No amount of yelling, pleading, kicking, or screaming will make Roethlisberger work harder. Here's one of my favorite passages from David Halberstam's, "The Education of a Coach":

… [Tom] Brady himself had expected to go in the fourth round -- going in the sixth round stunned him -- and he took it as a personal challenge and became even more determined to turn himself into a quality NFL quarterback. No one, he decided, was going to work harder…

It would have been very easy for a player who had already done well in college but who was now listed as the number four quarterback to lose heart… But here was Brady during his off hours behaving as if there were no off hours; he was always sitting in a small room, studying film, comparing it with the playbook, which he had already mastered. He did it in an interesting way, [Patriots assistant coach Ernie] Adams thought; some players might have done it noisily to show how hard they were working, but Brady was as unobtrusive as possible, as if this were a private thing; he was doing it as quietly as possible, sneaking into a tiny office and burying himself in front of the film.
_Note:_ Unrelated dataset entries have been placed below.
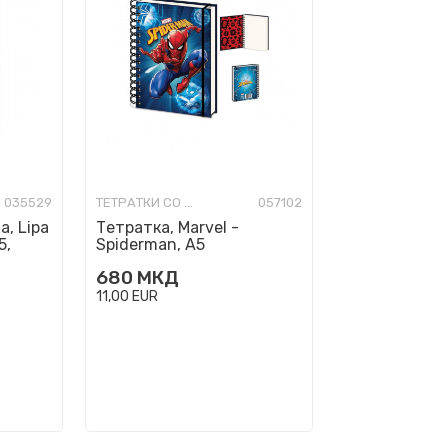
035529
ТЕТРАТКИ СО СПИРАЛА
057102
а, Lipa
Тетратка, Marvel -
5,
Spiderman, A5
680
МКД
11,00
EUR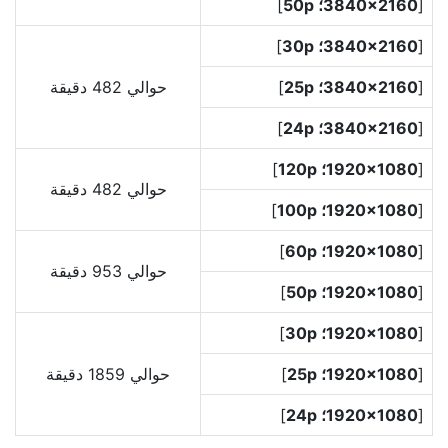
[
3840‎×2160؛ 50p
]
[
3840‎×2160؛ 30p
]
[
3840‎×2160؛ 25p
]
حوالي 482 دقيقة
[
3840‎×2160؛ 24p
]
[
1920‎×1080؛ 120p
]
حوالي 482 دقيقة
[
1920‎×1080؛ 100p
]
[
1920‎×1080؛ 60p
]
حوالي 953 دقيقة
[
1920‎×1080؛ 50p
]
[
1920‎×1080؛ 30p
]
[
1920‎×1080؛ 25p
]
حوالي 1859 دقيقة
[
1920‎×1080؛ 24p
]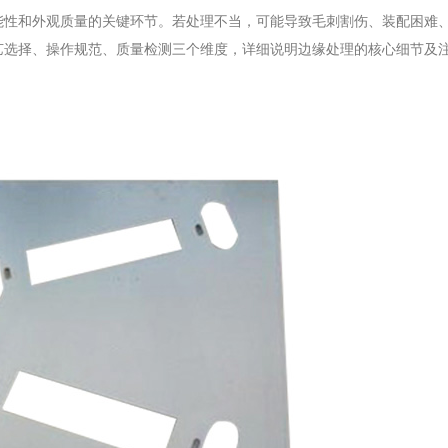
能性和外观质量的关键环节。若处理不当，可能导致毛刺割伤、装配困难
艺选择、操作规范、质量检测三个维度，详细说明边缘处理的核心细节及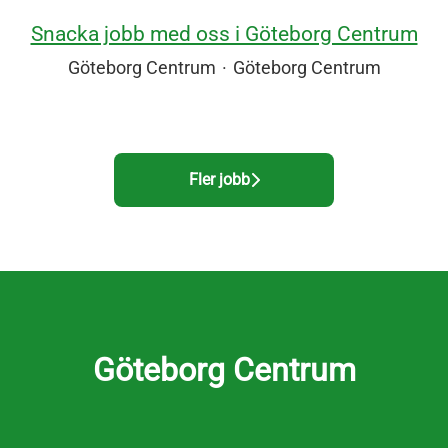
Snacka jobb med oss i Göteborg Centrum
Göteborg Centrum
·
Göteborg Centrum
Fler jobb
Göteborg Centrum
Then, when everyone else was gone for the day, he would go out and practice, using some of the receivers from the taxi squad, most notably a young man named Chris Eitzmann, a tight end who had just graduated from Harvard and signed as a free agent…

What impressed Adams and [General Manager] Scott Pioli, both of whom liked to slip down and watch these workouts, was how disciplined Brady was and how exceptional his work ethic was. What he was doing in these extra practices set him apart. He was not just telling the receivers, let's just run a down and out, or a square in, but he was calling plays as if they were in the playbook and as if the players were in a pressurized, game-time situations…

The other thing he was doing was cajoling the receivers to work with him -- pushing them to do more, telling them that it was the only way they were going to make it. He was a fourth-string quarterback behaving like a coach.

If you were wondering why Tom Brady has three Super Bowl rings, there's your answer.

When Arians was Peyton Manning's quarterback coach, do you think he had to remind the rookie to watch film? Me neither.

The Steelers could hire Tony Robbins as the next quarterbacks coach and it won't matter. As Bill Cowher was fond of saying, it is what it is. I don't begrudge Roethlisberger -- he is what he is -- and you can't make him do the little things. Nobody made Brady do the little things either, it's just in his nature. And that's a fundamental difference.

For Ben, it's all about want-to. If he's not motivated to get better after throwing 23 interceptions then, well, I don't know what to think.

That's where Tomlin comes in. This quote from former college teammate and current Vikings safety Darren Sharper says it all:

"He's probably motivated this team and the guys around me more than any coach that I've been around… You can just tell by the results and the product of how we're playing now, as compared to how we played in the past, and it's a direct reflection of Mike Tomlin."
Yeah, I'm not worried about Arians because it sounds like Tomlin's got everything under control. Big Ben, you've been put on notice.